Cocaine conditioning increases evoked AMPA receptor transmission in PL-mPFC pyramidal neurons: reversal by β-AR blockade during memory retrieval. (a) Coronal section illustrating patch-clamp recordings of stimulation-evoked synaptic currents in PL-mPFC. (b) Representative waveforms for paired-pulse ratio recordings. (c) Dot plots revealing that neurons from vehicle-treated rats had significantly higher paired-pulse ratios as compared with neurons from naive and propranolol-treated rats. (d) Representative waveforms for AMPA and NMDA receptor-mediated currents. (e) Dot plots revealing that neurons from vehicle-treated rats had significantly higher AMPA receptor-mediated currents as compared with neurons from naive rats and propranolol-treated rats. (f) Dot plots revealing no group differences for NMDA receptor-mediated currents. (g) Dot plots revealing that neurons from vehicle-treated rats had significantly higher AMPA/NMDA^Volt as compared with neurons from naive rats and propranolol-treated rats. (h) Dot plots revealing that neurons from vehicle-treated rats had significantly higher AMPA/NMDA^Pharm as compared with neurons from naive and propranolol-treated rats. (i) Correlation between AMPA/NMDA^Volt and AMPA/NMDA^Pharm reveals a significant relationship between these two AMPA/NMDA ratios. *p<0.05 vs control; **p<0.01 vs control; ***p<0.001 vs control.
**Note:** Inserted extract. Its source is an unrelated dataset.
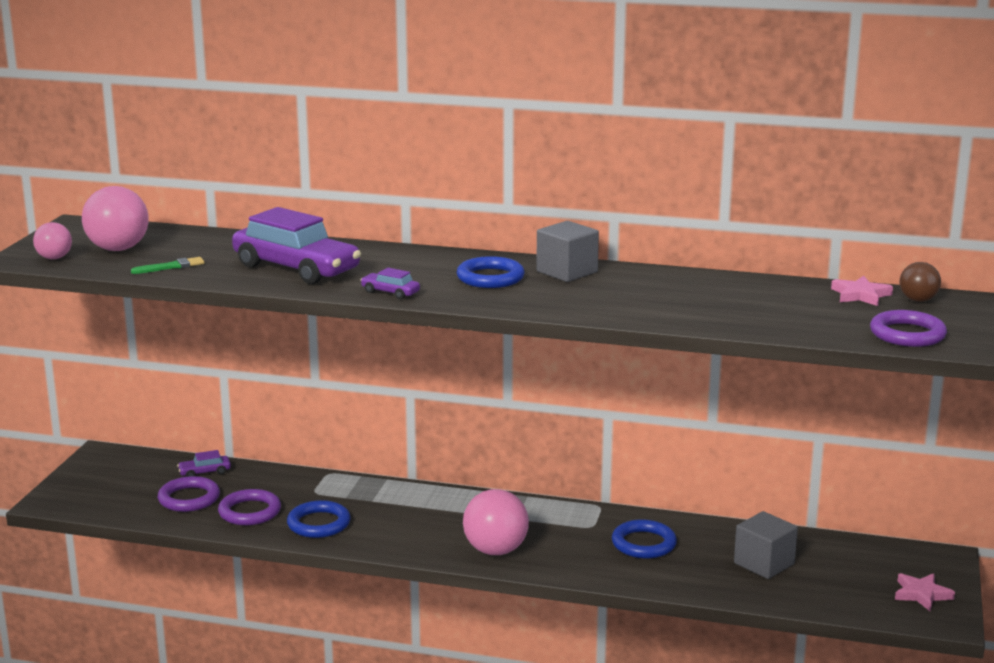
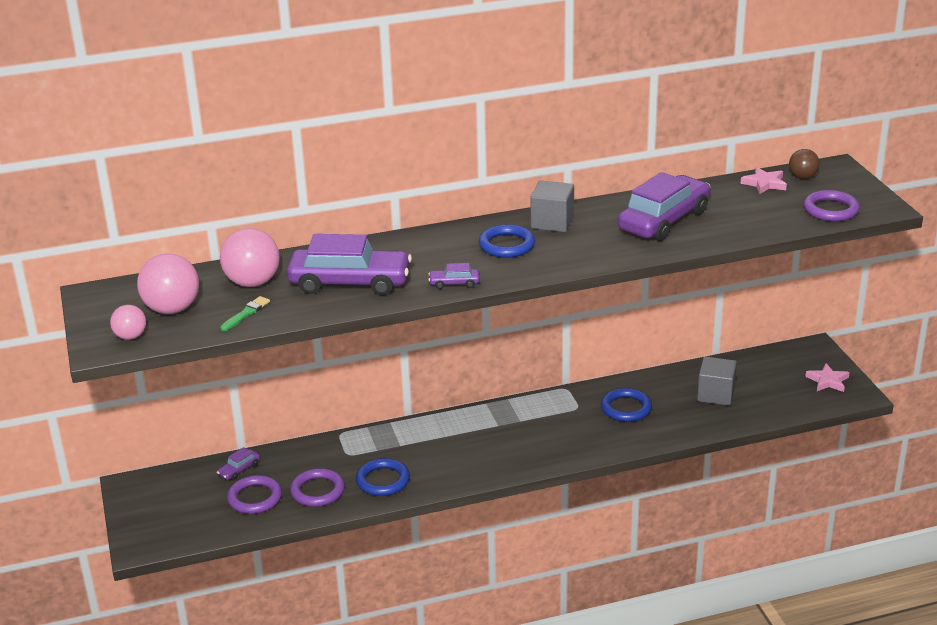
camera: 30 degrees left, 10 degrees up
pink ball [463,489,529,555] -> pink ball moved to [220,228,280,287]
none -> purple car [618,172,710,241]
Lines in dot plots represent the mean±SE.

Figure 3

β-AR blockade after memory retrieval (during reconsolidation) has no effect on cocaine-evoked synaptic plasticity in PL-mPFC pyramidal neurons. (a) Schematic illustrating behavioral design of the experiment, wherein saline (red) or propranolol (black) was injected after the first CPP test. (b) Dot plots revealing no differences in CPP scores when propranolol was injected after the first CPP test (test 1). (c) Coronal section illustrating patch-clamp recordings in PL-mPFC. (d) Representative waveforms for rheobase recordings. (e) Dot plots revealing that no difference in rheobase was found between groups. (f) Representative waveforms for excitability sweep recordings. (g) Line graph revealing that no differences in excitability sweeps were found between groups. (h) Representative waveforms for sEPSC recordings. (i) Cumulative frequency distribution and dot plots (inset) revealing no differences in sEPSC amplitudes between groups. (j) Cumulative frequency distribution and dot plots (inset) revealing no differences in sEPSC frequencies between groups. (k) Dot plots revealing that no difference in paired-pulse ratio was found between groups. (l) Dot plots revealing that no difference in AMPA receptor-mediated current was found between groups. (m) Dot plots revealing that no difference in NMDA receptor-mediated current was found between groups. (n) Dot plots revealing that no difference in AMPA/NMDA^Volt was found between groups. Lines in dot plots represent the mean±SE.